The human mind is great at figuring out relative priorities.  This is more important than that.  But our minds are not quite as adept at calculating absolute priorities.  The most pressing issue of the day is the biggest deal ever.  So it's easy to find yourself getting super stressed about something trivial one day, and the next day having the same amount of stress about something that's actually important.  I think the only cure to this is to have some really bad things happen, which forces perspective upon you.  Or just become apathetic.


Politics

Since I'm basically on the sidelines during a huge political year, I think I'll try to write frequently about how I see the race developing.

The first fact that everyone needs to understand is that this race is dead even right now.  47% on each side are absolutely committed to their guy.  So any illusion that you harbor about "everyone thinks the way I do" is completely misguided.  There's half a nation that disagrees.

The second observation I have is that individuals on the conservative side of the political spectrum are suffering from a closed-loop problem.  They are surrounded by their own ideas, which creates the false impression that everyone (or at least a substantial majority) agrees with them.  This normally happens after a party wins big in an election cycle.  It happened to the Democrats after 2008.  It's a recurring theme in American politics.  My opinion is that the winning Republican message is that Obama is out of touch and out of his depth.  Let the experienced problem solver take over.  It's pretty simple, and I think it would win.

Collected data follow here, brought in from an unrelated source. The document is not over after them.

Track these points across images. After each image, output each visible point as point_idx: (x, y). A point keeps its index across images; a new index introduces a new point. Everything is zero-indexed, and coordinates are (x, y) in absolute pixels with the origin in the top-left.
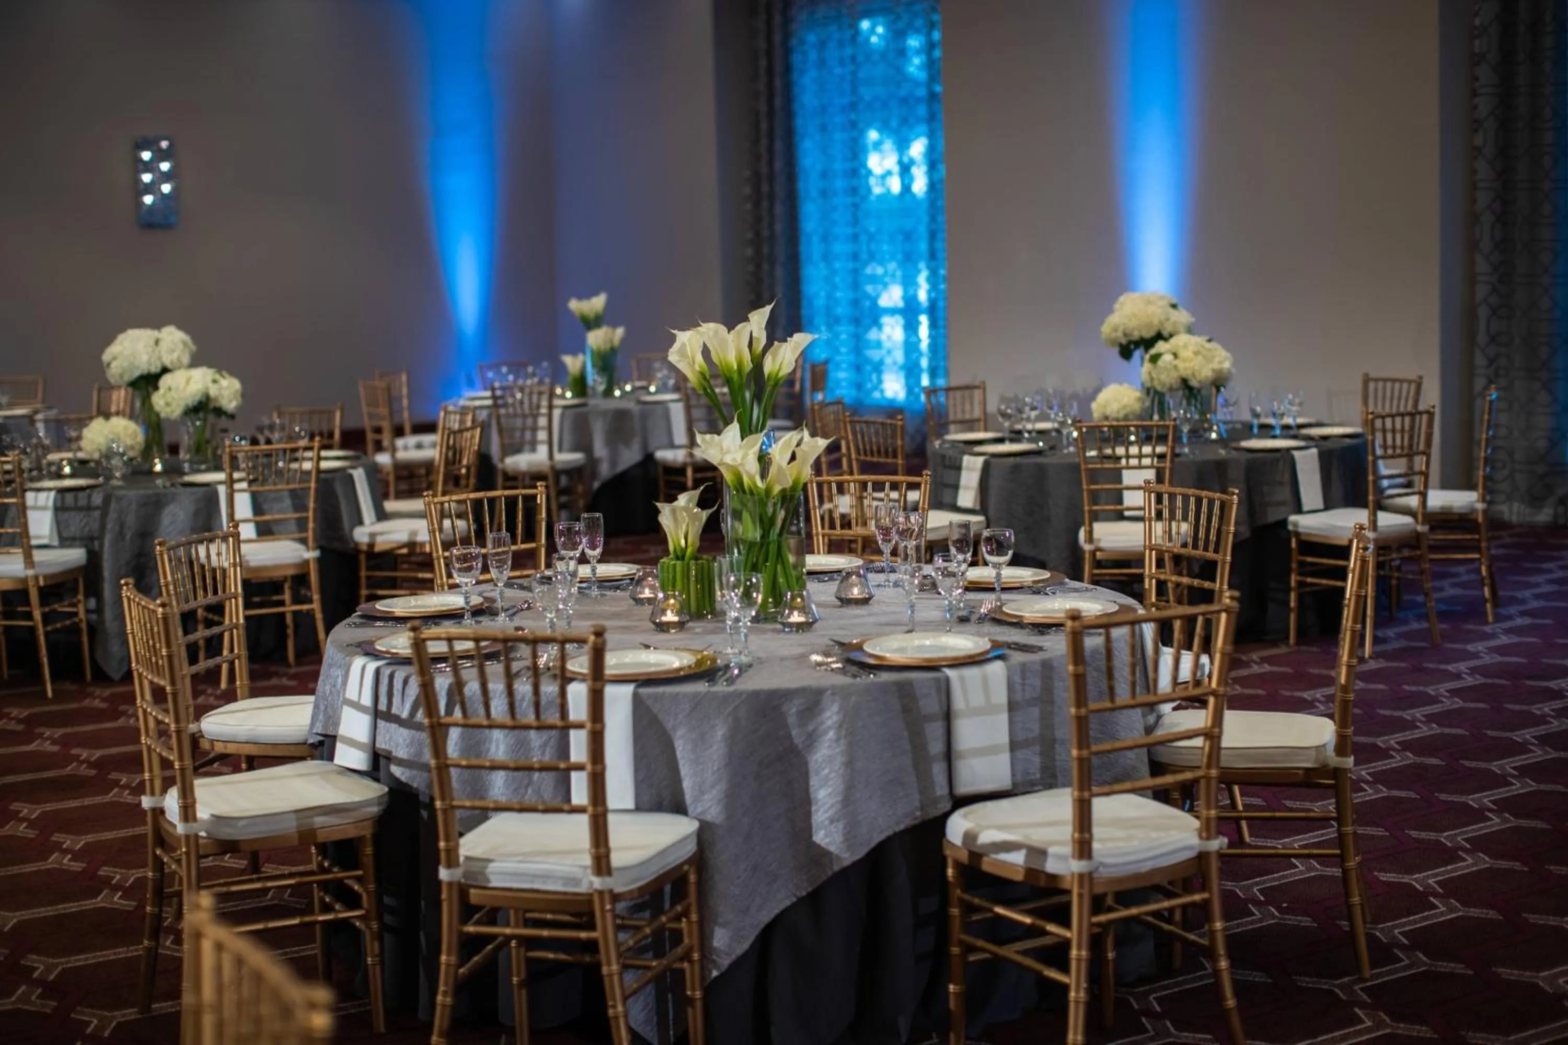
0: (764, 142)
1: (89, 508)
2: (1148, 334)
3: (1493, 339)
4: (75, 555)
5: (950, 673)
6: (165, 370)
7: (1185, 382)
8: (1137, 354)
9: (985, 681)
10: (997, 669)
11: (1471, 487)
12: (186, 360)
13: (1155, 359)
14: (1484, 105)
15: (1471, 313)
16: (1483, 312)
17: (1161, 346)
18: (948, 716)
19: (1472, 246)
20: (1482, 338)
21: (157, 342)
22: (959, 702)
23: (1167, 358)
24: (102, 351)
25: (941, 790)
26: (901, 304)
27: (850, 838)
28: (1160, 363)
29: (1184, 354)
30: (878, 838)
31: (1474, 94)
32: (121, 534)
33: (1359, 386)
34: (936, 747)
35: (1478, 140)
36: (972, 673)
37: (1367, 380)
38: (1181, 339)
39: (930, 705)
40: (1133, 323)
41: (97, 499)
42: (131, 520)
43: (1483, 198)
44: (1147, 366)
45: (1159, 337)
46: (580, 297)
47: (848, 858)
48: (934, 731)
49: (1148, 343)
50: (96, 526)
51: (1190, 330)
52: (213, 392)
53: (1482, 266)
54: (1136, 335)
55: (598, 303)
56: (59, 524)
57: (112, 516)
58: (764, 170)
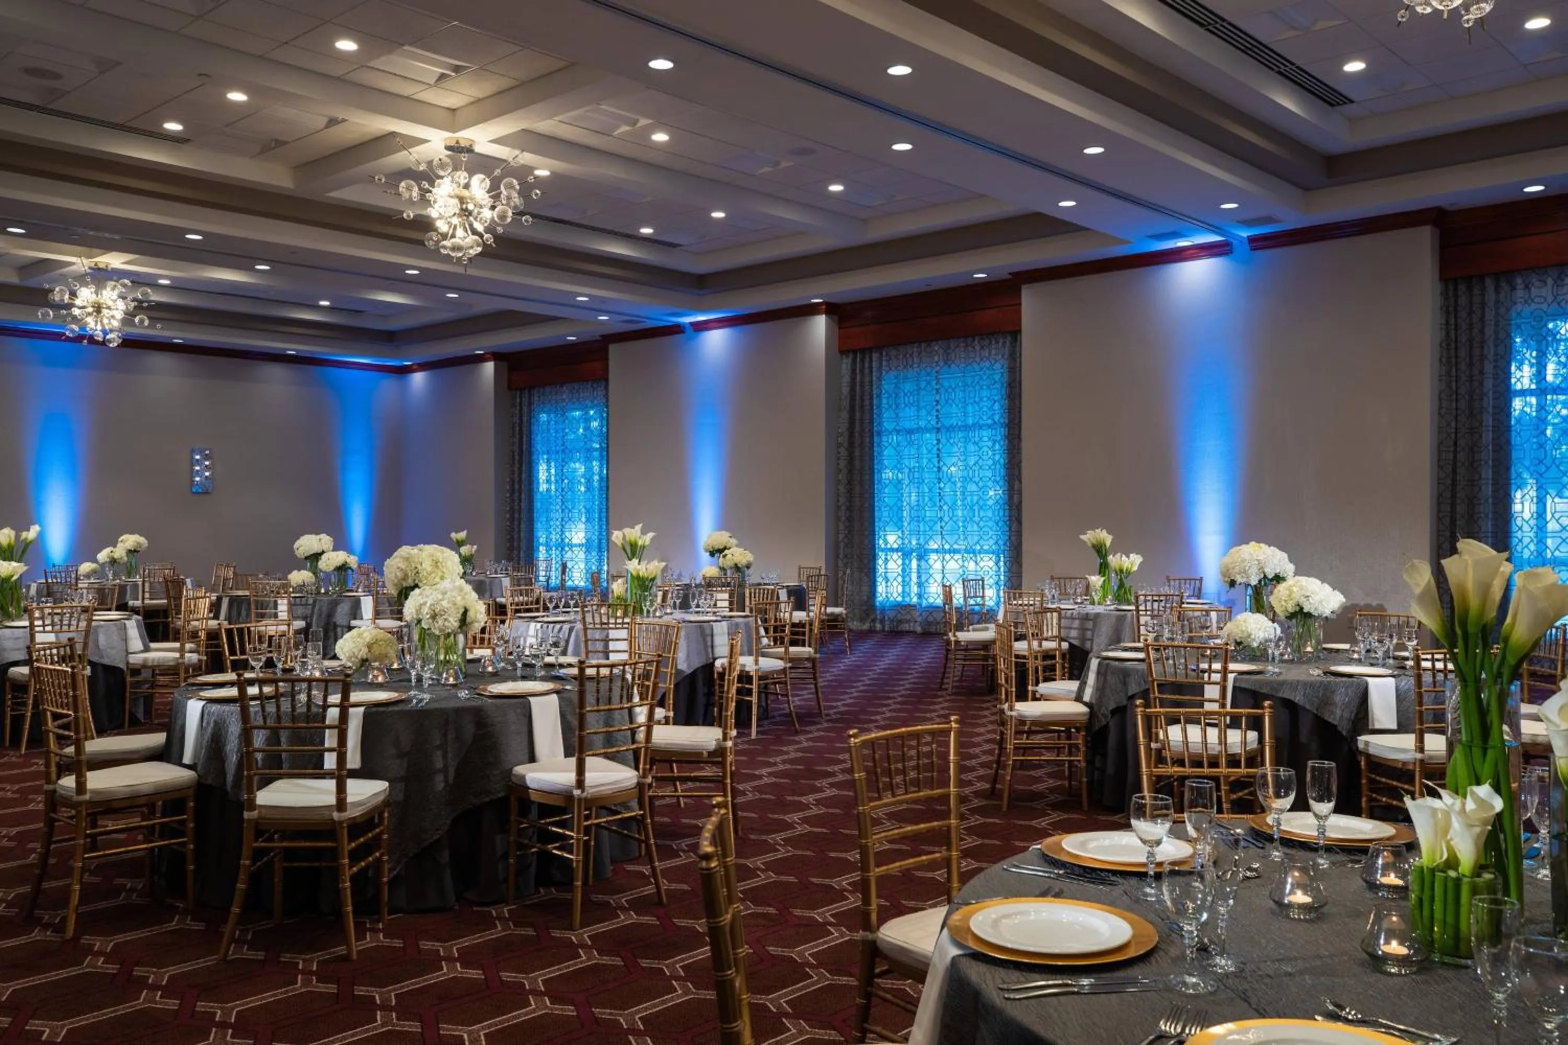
0: (517, 465)
1: (306, 605)
2: (721, 547)
3: (846, 556)
4: (300, 624)
5: (714, 624)
6: (323, 552)
7: (736, 565)
8: (716, 555)
9: (722, 627)
10: (724, 623)
11: (841, 606)
12: (331, 548)
13: (724, 556)
14: (843, 464)
15: (837, 545)
16: (842, 545)
17: (726, 552)
18: (712, 636)
19: (838, 519)
20: (841, 556)
21: (320, 540)
22: (715, 631)
23: (729, 556)
24: (294, 543)
25: (711, 656)
26: (584, 541)
27: (689, 667)
28: (727, 557)
29: (737, 554)
30: (695, 668)
31: (839, 458)
32: (320, 615)
33: (797, 570)
34: (709, 644)
35: (840, 477)
36: (719, 624)
37: (800, 568)
38: (734, 550)
39: (708, 632)
40: (715, 543)
41: (311, 601)
42: (325, 609)
43: (842, 500)
44: (721, 559)
45: (725, 548)
46: (457, 532)
47: (689, 672)
48: (709, 639)
49: (721, 551)
50: (310, 612)
51: (737, 546)
52: (348, 561)
53: (841, 527)
54: (716, 548)
55: (462, 535)
56: (290, 611)
57: (317, 607)
58: (517, 479)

Unfortunately, the Republicans are doubling down on their small government philosophy.  It's a great philosophy, but it's not a winner for this election year.  Explain how government cuts are going to grow the economy?  It can be done, but people aren't going to buy it, especially when the sequestration layoffs begin.

And then they have to contend with the social conservatives.  You know, the "legitimate rape" crowd.  This is the elephant in the Republican room.  To win, Republicans must carry the white vote by a 2-1 margin, which includes college educated women.  A lot of the traditional views held by conservatives are anathema to those women.  Now, in states like Arkansas and the rest of the South, that won't hurt conservatives because the margins are too small.  But in close states, like Iowa, Florida, Virginia, Wisconsin, Colorado, Ohio- that can (and will) make all the difference.  Especially Florida and Colorado.  

Now for Democrats.  Since Democrats have spectacularly failed to explain basic economics and government policy, they find themselves defending ground that should be sacred.  The basic flow of policy-oriented politics is that you educate the public during off years about public problems and solutions, then you present candidates and campaigns that address those problems.  Democrats are (or at least used to be) the party of the poor and the working middle class.  They should be educating voters every day, not just during election years.  But since they have failed at this, they are taking a page from Republicans: scream about social issues.  

Don't get me wrong, I prefer a Democratic administration that uses negative social campaigning to a squeaky clean Republican one, but it's a sign of abject failure that we've come to this point.  

Still, I'm betting Obama takes Ohio and wins this thing.